● **Problem requirements**:
The answer must be an exact copy of the lines from the one containing "- **Borrow**" through the final line of the material, both included, and nothing else.

● **Data excerpts**:
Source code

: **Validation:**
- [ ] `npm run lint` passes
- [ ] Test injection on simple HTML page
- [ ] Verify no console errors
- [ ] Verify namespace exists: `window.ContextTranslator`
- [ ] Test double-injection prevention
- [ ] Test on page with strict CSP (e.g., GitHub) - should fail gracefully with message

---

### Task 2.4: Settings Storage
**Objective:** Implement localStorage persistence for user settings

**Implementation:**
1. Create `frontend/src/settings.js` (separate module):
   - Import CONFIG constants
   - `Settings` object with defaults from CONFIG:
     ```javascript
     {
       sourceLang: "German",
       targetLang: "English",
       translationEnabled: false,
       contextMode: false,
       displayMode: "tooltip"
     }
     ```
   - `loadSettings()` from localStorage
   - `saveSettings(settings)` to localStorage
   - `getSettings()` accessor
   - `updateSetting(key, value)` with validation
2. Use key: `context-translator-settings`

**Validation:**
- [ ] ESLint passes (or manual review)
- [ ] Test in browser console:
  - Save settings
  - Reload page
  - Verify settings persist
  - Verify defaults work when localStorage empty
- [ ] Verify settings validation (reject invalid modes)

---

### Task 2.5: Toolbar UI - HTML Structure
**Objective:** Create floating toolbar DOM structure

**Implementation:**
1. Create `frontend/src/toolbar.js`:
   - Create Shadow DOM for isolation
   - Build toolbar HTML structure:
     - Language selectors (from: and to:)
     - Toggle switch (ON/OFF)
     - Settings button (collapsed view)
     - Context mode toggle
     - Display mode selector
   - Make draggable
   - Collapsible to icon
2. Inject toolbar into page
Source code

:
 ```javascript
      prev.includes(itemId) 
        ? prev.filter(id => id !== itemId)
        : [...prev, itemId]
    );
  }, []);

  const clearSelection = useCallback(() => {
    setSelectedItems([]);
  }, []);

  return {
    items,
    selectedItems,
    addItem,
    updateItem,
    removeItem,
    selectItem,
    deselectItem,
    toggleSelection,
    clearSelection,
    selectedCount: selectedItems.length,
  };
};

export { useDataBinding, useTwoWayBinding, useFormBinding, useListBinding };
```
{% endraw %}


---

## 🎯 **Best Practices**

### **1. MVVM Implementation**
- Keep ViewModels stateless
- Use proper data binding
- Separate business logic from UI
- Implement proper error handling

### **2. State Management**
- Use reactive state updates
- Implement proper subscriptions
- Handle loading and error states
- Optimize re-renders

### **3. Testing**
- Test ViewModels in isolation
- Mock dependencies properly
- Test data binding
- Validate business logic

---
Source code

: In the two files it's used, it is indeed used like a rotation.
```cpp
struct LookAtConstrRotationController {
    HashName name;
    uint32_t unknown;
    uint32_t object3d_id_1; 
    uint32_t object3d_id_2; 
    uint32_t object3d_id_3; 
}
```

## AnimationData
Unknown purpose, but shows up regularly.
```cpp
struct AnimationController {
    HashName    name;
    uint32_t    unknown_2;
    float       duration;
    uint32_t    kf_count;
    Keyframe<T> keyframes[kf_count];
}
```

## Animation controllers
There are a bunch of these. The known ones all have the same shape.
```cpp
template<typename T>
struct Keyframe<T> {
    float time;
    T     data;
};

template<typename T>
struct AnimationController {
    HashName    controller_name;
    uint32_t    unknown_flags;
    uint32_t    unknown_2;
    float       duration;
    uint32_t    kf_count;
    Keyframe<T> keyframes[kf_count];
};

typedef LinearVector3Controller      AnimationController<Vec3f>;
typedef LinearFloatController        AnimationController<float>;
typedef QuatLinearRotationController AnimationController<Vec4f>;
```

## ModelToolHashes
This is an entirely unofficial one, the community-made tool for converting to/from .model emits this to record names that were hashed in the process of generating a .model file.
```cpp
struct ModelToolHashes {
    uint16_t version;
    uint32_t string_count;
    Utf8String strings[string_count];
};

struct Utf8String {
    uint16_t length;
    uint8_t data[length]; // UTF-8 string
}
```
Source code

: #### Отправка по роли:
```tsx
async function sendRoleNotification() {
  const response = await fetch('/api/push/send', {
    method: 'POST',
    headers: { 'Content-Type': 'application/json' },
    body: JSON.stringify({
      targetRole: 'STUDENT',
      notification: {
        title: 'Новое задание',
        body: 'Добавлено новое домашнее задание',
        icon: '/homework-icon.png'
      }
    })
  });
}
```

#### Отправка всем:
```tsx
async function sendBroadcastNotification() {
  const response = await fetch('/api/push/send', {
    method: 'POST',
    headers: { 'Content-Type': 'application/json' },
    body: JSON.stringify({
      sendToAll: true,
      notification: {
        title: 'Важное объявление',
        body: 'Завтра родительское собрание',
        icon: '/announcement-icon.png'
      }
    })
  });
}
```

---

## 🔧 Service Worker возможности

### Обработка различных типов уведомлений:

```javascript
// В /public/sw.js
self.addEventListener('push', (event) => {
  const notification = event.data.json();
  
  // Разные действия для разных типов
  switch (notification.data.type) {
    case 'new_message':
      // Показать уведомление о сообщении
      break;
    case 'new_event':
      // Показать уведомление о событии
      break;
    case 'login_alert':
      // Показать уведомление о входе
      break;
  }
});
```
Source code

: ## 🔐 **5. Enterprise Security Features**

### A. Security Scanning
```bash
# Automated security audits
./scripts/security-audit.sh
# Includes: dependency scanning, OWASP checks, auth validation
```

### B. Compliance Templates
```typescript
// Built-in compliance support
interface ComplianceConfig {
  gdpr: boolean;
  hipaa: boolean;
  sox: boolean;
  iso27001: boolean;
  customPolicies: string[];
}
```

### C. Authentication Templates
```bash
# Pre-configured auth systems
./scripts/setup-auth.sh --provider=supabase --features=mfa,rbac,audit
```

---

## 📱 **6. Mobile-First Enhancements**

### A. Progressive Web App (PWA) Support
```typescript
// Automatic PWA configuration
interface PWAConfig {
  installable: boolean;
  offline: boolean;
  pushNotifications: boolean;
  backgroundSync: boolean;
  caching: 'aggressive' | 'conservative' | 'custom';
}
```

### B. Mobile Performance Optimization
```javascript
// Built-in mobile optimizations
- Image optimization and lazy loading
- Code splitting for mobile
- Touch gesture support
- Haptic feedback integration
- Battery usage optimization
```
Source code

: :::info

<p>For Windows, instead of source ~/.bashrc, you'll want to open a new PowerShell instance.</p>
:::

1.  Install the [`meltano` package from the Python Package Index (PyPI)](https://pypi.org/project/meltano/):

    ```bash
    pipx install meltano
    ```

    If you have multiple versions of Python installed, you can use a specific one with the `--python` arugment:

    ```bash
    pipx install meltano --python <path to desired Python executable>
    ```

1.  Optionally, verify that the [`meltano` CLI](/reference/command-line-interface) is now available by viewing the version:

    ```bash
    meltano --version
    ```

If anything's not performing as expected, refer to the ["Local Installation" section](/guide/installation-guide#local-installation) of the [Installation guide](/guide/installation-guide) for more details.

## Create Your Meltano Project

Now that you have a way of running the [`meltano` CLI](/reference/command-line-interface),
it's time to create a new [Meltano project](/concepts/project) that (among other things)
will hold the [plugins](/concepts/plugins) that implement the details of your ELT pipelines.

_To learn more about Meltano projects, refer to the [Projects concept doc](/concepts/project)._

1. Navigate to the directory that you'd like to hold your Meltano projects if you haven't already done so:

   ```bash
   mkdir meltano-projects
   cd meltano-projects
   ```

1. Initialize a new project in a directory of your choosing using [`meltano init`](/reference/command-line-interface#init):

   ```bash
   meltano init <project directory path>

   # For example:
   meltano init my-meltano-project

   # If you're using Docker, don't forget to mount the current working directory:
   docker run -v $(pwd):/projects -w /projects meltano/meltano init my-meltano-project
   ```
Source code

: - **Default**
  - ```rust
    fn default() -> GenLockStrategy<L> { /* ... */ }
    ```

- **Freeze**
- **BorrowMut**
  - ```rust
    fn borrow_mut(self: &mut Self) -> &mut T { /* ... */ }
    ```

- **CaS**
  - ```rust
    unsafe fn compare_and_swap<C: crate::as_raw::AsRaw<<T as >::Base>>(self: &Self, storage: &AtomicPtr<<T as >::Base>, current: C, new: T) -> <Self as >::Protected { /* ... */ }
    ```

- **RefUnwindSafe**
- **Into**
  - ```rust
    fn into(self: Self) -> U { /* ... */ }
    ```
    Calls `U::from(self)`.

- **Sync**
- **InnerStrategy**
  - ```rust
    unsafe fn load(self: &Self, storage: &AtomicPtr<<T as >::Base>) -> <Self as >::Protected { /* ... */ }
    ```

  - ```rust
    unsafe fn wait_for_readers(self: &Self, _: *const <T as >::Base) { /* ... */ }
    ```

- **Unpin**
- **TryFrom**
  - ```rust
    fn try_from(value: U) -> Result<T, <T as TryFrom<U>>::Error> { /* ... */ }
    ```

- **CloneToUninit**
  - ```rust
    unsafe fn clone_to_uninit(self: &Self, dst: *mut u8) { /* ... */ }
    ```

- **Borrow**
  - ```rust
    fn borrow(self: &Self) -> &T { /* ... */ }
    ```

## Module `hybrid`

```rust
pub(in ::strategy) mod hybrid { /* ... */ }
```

● **Output for this task**:
- **Borrow**
  - ```rust
    fn borrow(self: &Self) -> &T { /* ... */ }
    ```

## Module `hybrid`

```rust
pub(in ::strategy) mod hybrid { /* ... */ }
```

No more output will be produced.